Instructions to follow:
Substitute "Sport Classics" for "Sport Essentials" throughout the text of the records below, leaving everything else unchanged. Omit the pictures from your answer.

(Data records)

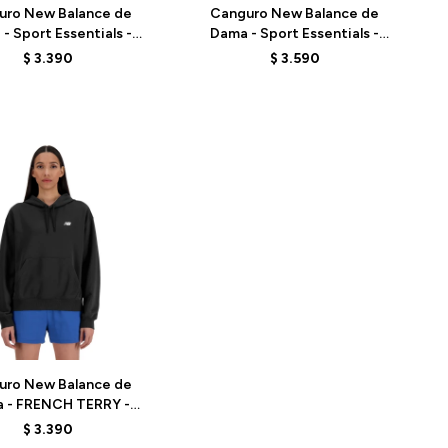
uro New Balance de
Canguro New Balance de
- Sport Essentials -
Dama - Sport Essentials -
41507AHH - GREY
WT41507PTF - PINK
$
3.390
$
3.590
uro New Balance de
 - FRENCH TERRY -
41507BK - BLACK
$
3.390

Your response:
uro New Balance de
Canguro New Balance de
- Sport Classics -
Dama - Sport Classics -
41507AHH - GREY
WT41507PTF - PINK
$
3.390
$
3.590
uro New Balance de
 - FRENCH TERRY -
41507BK - BLACK
$
3.390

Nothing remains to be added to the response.